*PROBLEM STATEMENT*
Look in the material below for the line with "0.75% | 0.65% |" and the line with "Under securities law", then set down exactly those two lines and all lines between, nothing more.

*DATA SUPPLIED*
══════════
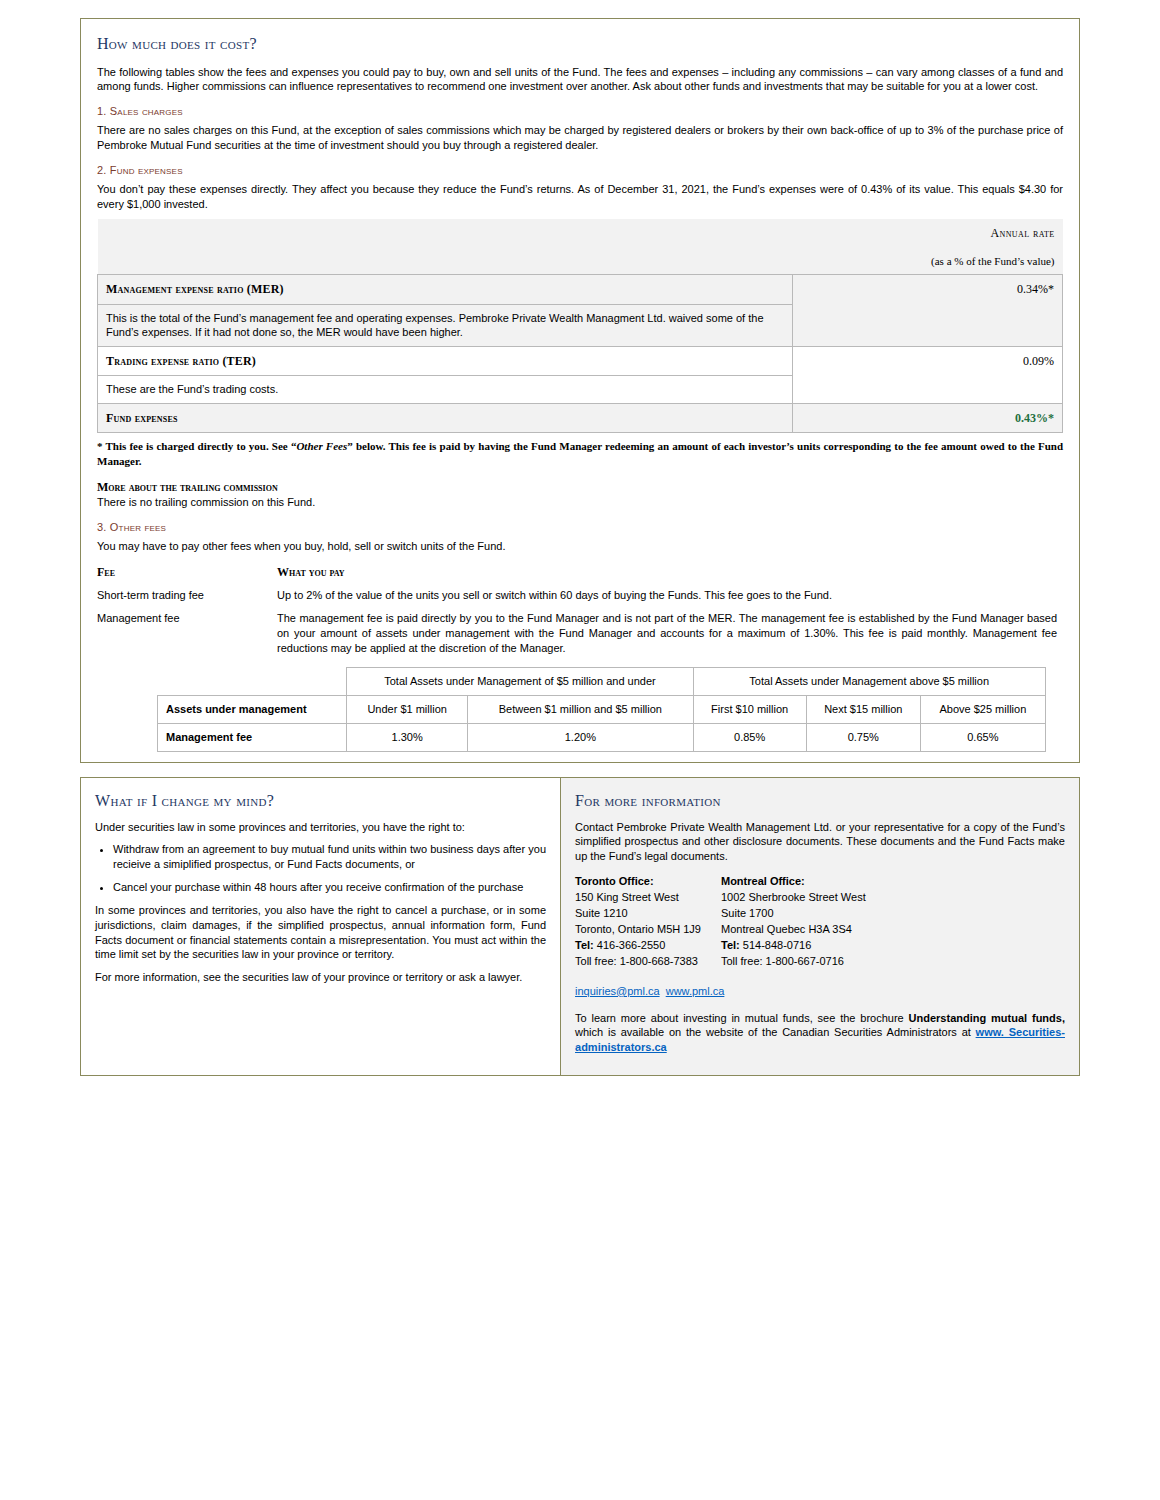How much does it cost?
The following tables show the fees and expenses you could pay to buy, own and sell units of the Fund. The fees and expenses – including any commissions – can vary among classes of a fund and among funds. Higher commissions can influence representatives to recommend one investment over another. Ask about other funds and investments that may be suitable for you at a lower cost.
1. Sales charges
There are no sales charges on this Fund, at the exception of sales commissions which may be charged by registered dealers or brokers by their own back-office of up to 3% of the purchase price of Pembroke Mutual Fund securities at the time of investment should you buy through a registered dealer.
2. Fund expenses
You don’t pay these expenses directly. They affect you because they reduce the Fund’s returns. As of December 31, 2021, the Fund’s expenses were of 0.43% of its value. This equals $4.30 for every $1,000 invested.
| | Annual rate |
| --- | --- |
| | (as a % of the Fund’s value) |
| Management expense ratio (MER) | 0.34%* |
| This is the total of the Fund’s management fee and operating expenses. Pembroke Private Wealth Managment Ltd. waived some of the Fund’s expenses. If it had not done so, the MER would have been higher. |
| Trading expense ratio (TER) | 0.09% |
| These are the Fund’s trading costs. |
| Fund expenses | 0.43%* |
* This fee is charged directly to you. See “Other Fees” below. This fee is paid by having the Fund Manager redeeming an amount of each investor’s units corresponding to the fee amount owed to the Fund Manager.
More about the trailing commission
There is no trailing commission on this Fund.
3. Other fees
You may have to pay other fees when you buy, hold, sell or switch units of the Fund.
| Fee | What you pay |
| Short-term trading fee | Up to 2% of the value of the units you sell or switch within 60 days of buying the Funds. This fee goes to the Fund. |
| Management fee | The management fee is paid directly by you to the Fund Manager and is not part of the MER. The management fee is established by the Fund Manager based on your amount of assets under management with the Fund Manager and accounts for a maximum of 1.30%. This fee is paid monthly. Management fee reductions may be applied at the discretion of the Manager. |
| | Total Assets under Management of $5 million and under | Total Assets under Management above $5 million |
| Assets under management | Under $1 million | Between $1 million and $5 million | First $10 million | Next $15 million | Above $25 million |
| Management fee | 1.30% | 1.20% | 0.85% | 0.75% | 0.65% |
What if I change my mind?
Under securities law in some provinces and territories, you have the right to:
Withdraw from an agreement to buy mutual fund units within two business days after you recieive a simiplified prospectus, or Fund Facts documents, or
Cancel your purchase within 48 hours after you receive confirmation of the purchase
In some provinces and territories, you also have the right to cancel a purchase, or in some jurisdictions, claim damages, if the simplified prospectus, annual information form, Fund Facts document or financial statements contain a misrepresentation. You must act within the time limit set by the securities law in your province or territory.
For more information, see the securities law of your province or territory or ask a lawyer.
For more information
Contact Pembroke Private Wealth Management Ltd. or your representative for a copy of the Fund’s simplified prospectus and other disclosure documents. These documents and the Fund Facts make up the Fund’s legal documents.
Toronto Office:
150 King Street West
Suite 1210
Toronto, Ontario M5H 1J9
Tel: 416-366-2550
Toll free: 1-800-668-7383
Montreal Office:
1002 Sherbrooke Street West
Suite 1700
Montreal Quebec H3A 3S4
Tel: 514-848-0716
Toll free: 1-800-667-0716
inquiries@pml.ca www.pml.ca
To learn more about investing in mutual funds, see the brochure Understanding mutual funds, which is available on the website of the Canadian Securities Administrators at www. Securities-administrators.ca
══════════
*EXERCISE RESPONSE*
| Management fee | 1.30% | 1.20% | 0.85% | 0.75% | 0.65% |
What if I change my mind?
Under securities law in some provinces and territories, you have the right to:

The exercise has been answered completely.